A population parameter and its point estimate.
Population parameters refer to the statistical measures that are fixed and when used as variables, they make the population distribution descriptive hence descriptive statistics. A good example of population parameters is the mean and variance in a normal distribution. When these two variables are clearly stated it is possible to determine the type of distribution without much effort. There are distributions with single population parameters an example being the chi-square distribution.
A population parameter can also be described in simpler terms as the statistical representation of a model or population. These can be classified as either unobservable or fixed. A population parameter is unobservable when the random variables are inferred in relation to the distribution at hand. It is fixed when the sampling techniques used are specific to the population, an example being the use of degrees of freedom in chi-square estimation.
The point estimate of a population parameter on the other hand is a statistical value used to describe that particular population. An example of this is the mean of sample data which is taken to be the point estimate of the mean for the population. The point estimate of a population can never be 100% precise but the level of accuracy is dependent on the characteristics of the distribution that is whether it is a normal distribution, t – distribution, chi-square distribution, and so on. The level of errors in the point estimate can be known from the shape of the distribution and this also applies to the credibility of the point estimate. In other words, the point estimate of a population parameter refers to the most reliable estimate available to that parameter.
A point estimate is especially useful when testing the hypothesis of the population parameters. This is what determines whether the hypothesis is to be accepted or rejected without having to rely on chance. When conducting hypothesis testing, the null value of the parameter is specified. This is the value that negates the theory behind the hypothesis. The point estimate of the sample population is determined and the null value assigned to it to decide whether the sample population holds true. From this, therefore, we can deduce that point estimate is a value used to describe the population parameter being used in statistical inference.
A population and a corresponding sample mean
The population in statistics refers to the whole collection of objects being analyzed.

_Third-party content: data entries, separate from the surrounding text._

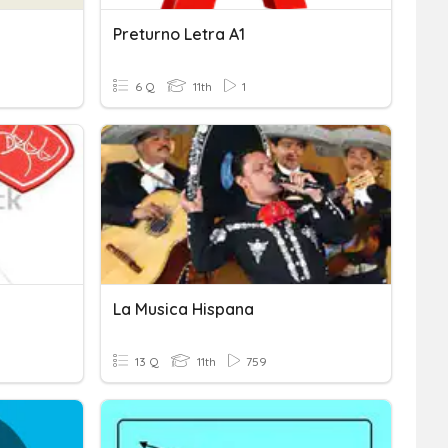
Preturno Letra A1
6 Q
11th
1
La Musica Hispana
13 Q
11th
759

This could be students in a school, vehicles in a certain street, trees in a forest, and patients in a hospital among others. A population consists of all the numbers of objects available irrespective of how many they are. Since it consists of a large number of objects, populations cannot be studied in their entirety since this could be time-consuming and very tiresome.
Some objects in a population have the same characteristics and so it is pointless to study all of them. This is why a sample is drawn from the population for statistical inference. A sample is a representation of the whole population normally drawn from the population under scrutiny.
This is what is studied in statistics and the results thereof are considered to be the characteristics of the whole population. In the study of death and birth rates in a certain country, the population is the total number of recorded births and deaths in a particular year. A sample can be selected at random or following a specific procedure such as two babies born each month. An assumption is made that the two babies represent all the babies born in that month.
The mean of the population is the anticipated outcome in that when the unbounded number of observations is considered, it results in the average of the same number of observations. The population means is the real or true mean value since it represents the characteristics of each object under observation. The problem with the population means is that it is difficult to determine since in most cases, the population normally consists of a finite number of objects. The mean of a sample on the other hand is the value that gives the average of the selected objects. Since a sample consists of a finite number of objects selected from the population the sample mean is easier to arrive at compared to the population mean. However, this value is an estimate and usually contains a certain degree of errors.
Range
Range in descriptive statistics is the value of the distance between the least observation and the greatest observation. In a normal distribution, this is calculated by subtracting the variable with the least number of observations from the variable with the greatest number of observations. The range is usually measured according to the units used in the population or sample. If the observation is in the currency, for example, the range will be in the currency as well.
This measure is only dependent on two observations – the smallest and the largest hence proving to be a poor statistical inference, except when the population is considerably large. In any population, the range is usually greater than the standard deviation with the only exception being the Bernoulli distribution where the range is equal to the standard deviation.
Variance
Variance in statistics is the parameter that determines the level at which a given number of observations has diverted from the average. It is used in descriptive statistics since it describes the dispersion of the variable from the mean variable. Variance is mostly viewed as an approach used in differentiating different statistical distributions such as the t-distribution, z-distribution, chi-square distribution, and so on. In cases where samples are used, the variance is considered to be an estimate while the variance calculated from the entire population is the accurate variance.
Standard deviation
Standard deviation refers to the measure of variation from the mean. When this value is low, it is an indication that the observations are clustered around the mean and when it is high, the observations seem to be dispersed away from the mean. The value of the standard deviation in a population or sample is determined by getting the square root of the variance. Both variance and standard deviation are used to determine the same statistical inference, but the difference is that standard deviation has units of measurement which are the same as that of the population in question while variance does not.
Besides measuring the variability from the mean, the standard deviation also measures the degree of confidence in the statistical inferences. Confidence in statistics refers to the level at which the results of statistical analysis are accurate. Standard deviation is mostly used in scientific experiments and the results which are considered statistically significant are the ones outside the values of the standard deviation. Besides this it is also used in measuring the viability of investments in finance. The viability of an investment is determined by computing the standard deviation of the rate of investment.